### Problem
Output every entry exactly as written.

- Opening Delimiter -

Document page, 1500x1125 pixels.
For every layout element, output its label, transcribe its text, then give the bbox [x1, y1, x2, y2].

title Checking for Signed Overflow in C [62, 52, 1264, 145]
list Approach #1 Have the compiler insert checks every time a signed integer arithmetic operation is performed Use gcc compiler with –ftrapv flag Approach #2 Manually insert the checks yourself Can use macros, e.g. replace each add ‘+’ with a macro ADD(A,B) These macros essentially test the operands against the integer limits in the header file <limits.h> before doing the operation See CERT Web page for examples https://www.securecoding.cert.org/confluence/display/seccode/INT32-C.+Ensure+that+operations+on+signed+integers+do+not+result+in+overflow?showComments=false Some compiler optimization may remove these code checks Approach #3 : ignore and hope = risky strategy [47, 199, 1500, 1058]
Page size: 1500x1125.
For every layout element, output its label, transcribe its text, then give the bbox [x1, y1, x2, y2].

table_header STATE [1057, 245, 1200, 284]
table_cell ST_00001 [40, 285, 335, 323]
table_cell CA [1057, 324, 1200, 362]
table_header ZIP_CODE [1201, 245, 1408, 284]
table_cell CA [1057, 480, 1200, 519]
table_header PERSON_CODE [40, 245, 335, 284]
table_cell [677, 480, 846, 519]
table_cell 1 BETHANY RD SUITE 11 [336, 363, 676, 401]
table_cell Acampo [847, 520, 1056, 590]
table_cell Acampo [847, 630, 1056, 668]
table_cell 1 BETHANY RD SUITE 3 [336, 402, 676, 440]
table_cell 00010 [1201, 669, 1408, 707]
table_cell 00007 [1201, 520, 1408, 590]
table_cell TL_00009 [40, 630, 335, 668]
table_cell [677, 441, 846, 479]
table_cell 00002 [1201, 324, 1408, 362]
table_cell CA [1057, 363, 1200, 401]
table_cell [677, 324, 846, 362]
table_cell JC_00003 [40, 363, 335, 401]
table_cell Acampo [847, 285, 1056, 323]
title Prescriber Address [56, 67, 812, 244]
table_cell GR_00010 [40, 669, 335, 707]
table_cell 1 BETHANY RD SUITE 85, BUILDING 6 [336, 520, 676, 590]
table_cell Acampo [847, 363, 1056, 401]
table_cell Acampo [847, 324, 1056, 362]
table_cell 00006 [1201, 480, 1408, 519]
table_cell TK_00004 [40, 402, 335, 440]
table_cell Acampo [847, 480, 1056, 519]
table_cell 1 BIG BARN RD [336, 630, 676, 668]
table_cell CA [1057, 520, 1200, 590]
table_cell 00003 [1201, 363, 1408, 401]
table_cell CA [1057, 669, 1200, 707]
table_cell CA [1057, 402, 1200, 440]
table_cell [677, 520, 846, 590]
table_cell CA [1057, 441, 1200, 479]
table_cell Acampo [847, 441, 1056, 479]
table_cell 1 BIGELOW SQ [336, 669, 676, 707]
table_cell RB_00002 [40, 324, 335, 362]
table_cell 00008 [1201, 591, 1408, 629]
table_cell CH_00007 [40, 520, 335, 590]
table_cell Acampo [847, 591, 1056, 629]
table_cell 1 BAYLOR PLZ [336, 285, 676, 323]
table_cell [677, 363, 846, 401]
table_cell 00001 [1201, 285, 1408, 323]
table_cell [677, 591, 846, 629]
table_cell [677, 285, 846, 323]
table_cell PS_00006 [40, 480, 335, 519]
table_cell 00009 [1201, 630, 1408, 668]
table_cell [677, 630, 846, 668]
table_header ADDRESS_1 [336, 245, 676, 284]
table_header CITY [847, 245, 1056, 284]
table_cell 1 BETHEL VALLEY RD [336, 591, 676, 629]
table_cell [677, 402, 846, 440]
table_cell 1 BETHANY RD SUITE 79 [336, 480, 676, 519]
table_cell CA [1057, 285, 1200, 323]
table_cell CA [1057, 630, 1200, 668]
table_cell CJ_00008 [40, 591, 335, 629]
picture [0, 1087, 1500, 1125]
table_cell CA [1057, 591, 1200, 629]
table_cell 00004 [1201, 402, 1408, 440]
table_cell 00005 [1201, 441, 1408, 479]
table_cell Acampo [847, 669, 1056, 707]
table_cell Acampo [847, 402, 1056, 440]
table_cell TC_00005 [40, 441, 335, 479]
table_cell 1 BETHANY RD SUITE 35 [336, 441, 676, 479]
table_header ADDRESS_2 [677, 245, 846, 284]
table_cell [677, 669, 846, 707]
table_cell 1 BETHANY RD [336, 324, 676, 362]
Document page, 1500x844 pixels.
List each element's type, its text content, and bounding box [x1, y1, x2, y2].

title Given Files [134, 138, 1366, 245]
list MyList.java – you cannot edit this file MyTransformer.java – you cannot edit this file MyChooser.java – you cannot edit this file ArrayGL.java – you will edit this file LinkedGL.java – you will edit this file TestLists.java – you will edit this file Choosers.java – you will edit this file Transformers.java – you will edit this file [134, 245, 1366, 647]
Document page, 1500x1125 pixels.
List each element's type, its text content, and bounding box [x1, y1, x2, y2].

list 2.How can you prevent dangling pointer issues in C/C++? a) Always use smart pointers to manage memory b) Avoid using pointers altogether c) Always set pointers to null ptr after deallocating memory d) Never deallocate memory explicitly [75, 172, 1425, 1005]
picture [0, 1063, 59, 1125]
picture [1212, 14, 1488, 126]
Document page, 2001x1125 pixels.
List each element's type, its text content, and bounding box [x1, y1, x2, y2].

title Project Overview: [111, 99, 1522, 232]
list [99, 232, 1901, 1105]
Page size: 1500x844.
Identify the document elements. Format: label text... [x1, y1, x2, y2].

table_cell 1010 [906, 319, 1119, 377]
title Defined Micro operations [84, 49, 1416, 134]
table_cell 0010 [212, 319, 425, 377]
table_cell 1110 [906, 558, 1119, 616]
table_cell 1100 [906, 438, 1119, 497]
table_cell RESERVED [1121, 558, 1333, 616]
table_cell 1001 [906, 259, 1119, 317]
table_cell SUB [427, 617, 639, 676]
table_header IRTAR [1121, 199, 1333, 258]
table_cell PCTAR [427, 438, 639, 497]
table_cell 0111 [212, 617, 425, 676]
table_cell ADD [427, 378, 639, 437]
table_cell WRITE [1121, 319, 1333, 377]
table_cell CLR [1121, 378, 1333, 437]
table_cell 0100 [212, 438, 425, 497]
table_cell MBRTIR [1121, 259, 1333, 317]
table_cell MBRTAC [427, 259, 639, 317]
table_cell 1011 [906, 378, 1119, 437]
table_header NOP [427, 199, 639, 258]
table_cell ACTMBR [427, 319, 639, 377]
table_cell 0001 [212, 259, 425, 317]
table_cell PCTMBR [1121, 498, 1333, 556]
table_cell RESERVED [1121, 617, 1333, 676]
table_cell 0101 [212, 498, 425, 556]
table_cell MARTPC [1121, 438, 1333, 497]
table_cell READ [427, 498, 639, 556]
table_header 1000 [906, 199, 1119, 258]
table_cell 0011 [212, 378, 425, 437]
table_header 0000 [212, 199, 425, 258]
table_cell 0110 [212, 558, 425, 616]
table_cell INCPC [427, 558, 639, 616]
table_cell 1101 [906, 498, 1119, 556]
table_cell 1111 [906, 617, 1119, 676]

- Closing Delimiter -

### Answer area
Document page, 1500x1125 pixels.
For every layout element, output its label, transcribe its text, then give the bbox [x1, y1, x2, y2].

title Checking for Signed Overflow in C [62, 52, 1264, 145]
list Approach #1 Have the compiler insert checks every time a signed integer arithmetic operation is performed Use gcc compiler with –ftrapv flag Approach #2 Manually insert the checks yourself Can use macros, e.g. replace each add ‘+’ with a macro ADD(A,B) These macros essentially test the operands against the integer limits in the header file <limits.h> before doing the operation See CERT Web page for examples https://www.securecoding.cert.org/confluence/display/seccode/INT32-C.+Ensure+that+operations+on+signed+integers+do+not+result+in+overflow?showComments=false Some compiler optimization may remove these code checks Approach #3 : ignore and hope = risky strategy [47, 199, 1500, 1058]
Page size: 1500x1125.
For every layout element, output its label, transcribe its text, then give the bbox [x1, y1, x2, y2].

table_header STATE [1057, 245, 1200, 284]
table_cell ST_00001 [40, 285, 335, 323]
table_cell CA [1057, 324, 1200, 362]
table_header ZIP_CODE [1201, 245, 1408, 284]
table_cell CA [1057, 480, 1200, 519]
table_header PERSON_CODE [40, 245, 335, 284]
table_cell [677, 480, 846, 519]
table_cell 1 BETHANY RD SUITE 11 [336, 363, 676, 401]
table_cell Acampo [847, 520, 1056, 590]
table_cell Acampo [847, 630, 1056, 668]
table_cell 1 BETHANY RD SUITE 3 [336, 402, 676, 440]
table_cell 00010 [1201, 669, 1408, 707]
table_cell 00007 [1201, 520, 1408, 590]
table_cell TL_00009 [40, 630, 335, 668]
table_cell [677, 441, 846, 479]
table_cell 00002 [1201, 324, 1408, 362]
table_cell CA [1057, 363, 1200, 401]
table_cell [677, 324, 846, 362]
table_cell JC_00003 [40, 363, 335, 401]
table_cell Acampo [847, 285, 1056, 323]
title Prescriber Address [56, 67, 812, 244]
table_cell GR_00010 [40, 669, 335, 707]
table_cell 1 BETHANY RD SUITE 85, BUILDING 6 [336, 520, 676, 590]
table_cell Acampo [847, 363, 1056, 401]
table_cell Acampo [847, 324, 1056, 362]
table_cell 00006 [1201, 480, 1408, 519]
table_cell TK_00004 [40, 402, 335, 440]
table_cell Acampo [847, 480, 1056, 519]
table_cell 1 BIG BARN RD [336, 630, 676, 668]
table_cell CA [1057, 520, 1200, 590]
table_cell 00003 [1201, 363, 1408, 401]
table_cell CA [1057, 669, 1200, 707]
table_cell CA [1057, 402, 1200, 440]
table_cell [677, 520, 846, 590]
table_cell CA [1057, 441, 1200, 479]
table_cell Acampo [847, 441, 1056, 479]
table_cell 1 BIGELOW SQ [336, 669, 676, 707]
table_cell RB_00002 [40, 324, 335, 362]
table_cell 00008 [1201, 591, 1408, 629]
table_cell CH_00007 [40, 520, 335, 590]
table_cell Acampo [847, 591, 1056, 629]
table_cell 1 BAYLOR PLZ [336, 285, 676, 323]
table_cell [677, 363, 846, 401]
table_cell 00001 [1201, 285, 1408, 323]
table_cell [677, 591, 846, 629]
table_cell [677, 285, 846, 323]
table_cell PS_00006 [40, 480, 335, 519]
table_cell 00009 [1201, 630, 1408, 668]
table_cell [677, 630, 846, 668]
table_header ADDRESS_1 [336, 245, 676, 284]
table_header CITY [847, 245, 1056, 284]
table_cell 1 BETHEL VALLEY RD [336, 591, 676, 629]
table_cell [677, 402, 846, 440]
table_cell 1 BETHANY RD SUITE 79 [336, 480, 676, 519]
table_cell CA [1057, 285, 1200, 323]
table_cell CA [1057, 630, 1200, 668]
table_cell CJ_00008 [40, 591, 335, 629]
picture [0, 1087, 1500, 1125]
table_cell CA [1057, 591, 1200, 629]
table_cell 00004 [1201, 402, 1408, 440]
table_cell 00005 [1201, 441, 1408, 479]
table_cell Acampo [847, 669, 1056, 707]
table_cell Acampo [847, 402, 1056, 440]
table_cell TC_00005 [40, 441, 335, 479]
table_cell 1 BETHANY RD SUITE 35 [336, 441, 676, 479]
table_header ADDRESS_2 [677, 245, 846, 284]
table_cell [677, 669, 846, 707]
table_cell 1 BETHANY RD [336, 324, 676, 362]
Document page, 1500x844 pixels.
List each element's type, its text content, and bounding box [x1, y1, x2, y2].

title Given Files [134, 138, 1366, 245]
list MyList.java – you cannot edit this file MyTransformer.java – you cannot edit this file MyChooser.java – you cannot edit this file ArrayGL.java – you will edit this file LinkedGL.java – you will edit this file TestLists.java – you will edit this file Choosers.java – you will edit this file Transformers.java – you will edit this file [134, 245, 1366, 647]
Document page, 1500x1125 pixels.
List each element's type, its text content, and bounding box [x1, y1, x2, y2].

list 2.How can you prevent dangling pointer issues in C/C++? a) Always use smart pointers to manage memory b) Avoid using pointers altogether c) Always set pointers to null ptr after deallocating memory d) Never deallocate memory explicitly [75, 172, 1425, 1005]
picture [0, 1063, 59, 1125]
picture [1212, 14, 1488, 126]
Document page, 2001x1125 pixels.
List each element's type, its text content, and bounding box [x1, y1, x2, y2].

title Project Overview: [111, 99, 1522, 232]
list [99, 232, 1901, 1105]
Page size: 1500x844.
Identify the document elements. Format: label text... [x1, y1, x2, y2].

table_cell 1010 [906, 319, 1119, 377]
title Defined Micro operations [84, 49, 1416, 134]
table_cell 0010 [212, 319, 425, 377]
table_cell 1110 [906, 558, 1119, 616]
table_cell 1100 [906, 438, 1119, 497]
table_cell RESERVED [1121, 558, 1333, 616]
table_cell 1001 [906, 259, 1119, 317]
table_cell SUB [427, 617, 639, 676]
table_header IRTAR [1121, 199, 1333, 258]
table_cell PCTAR [427, 438, 639, 497]
table_cell 0111 [212, 617, 425, 676]
table_cell ADD [427, 378, 639, 437]
table_cell WRITE [1121, 319, 1333, 377]
table_cell CLR [1121, 378, 1333, 437]
table_cell 0100 [212, 438, 425, 497]
table_cell MBRTIR [1121, 259, 1333, 317]
table_cell MBRTAC [427, 259, 639, 317]
table_cell 1011 [906, 378, 1119, 437]
table_header NOP [427, 199, 639, 258]
table_cell ACTMBR [427, 319, 639, 377]
table_cell 0001 [212, 259, 425, 317]
table_cell PCTMBR [1121, 498, 1333, 556]
table_cell RESERVED [1121, 617, 1333, 676]
table_cell 0101 [212, 498, 425, 556]
table_cell MARTPC [1121, 438, 1333, 497]
table_cell READ [427, 498, 639, 556]
table_header 1000 [906, 199, 1119, 258]
table_cell 0011 [212, 378, 425, 437]
table_header 0000 [212, 199, 425, 258]
table_cell 0110 [212, 558, 425, 616]
table_cell INCPC [427, 558, 639, 616]
table_cell 1101 [906, 498, 1119, 556]
table_cell 1111 [906, 617, 1119, 676]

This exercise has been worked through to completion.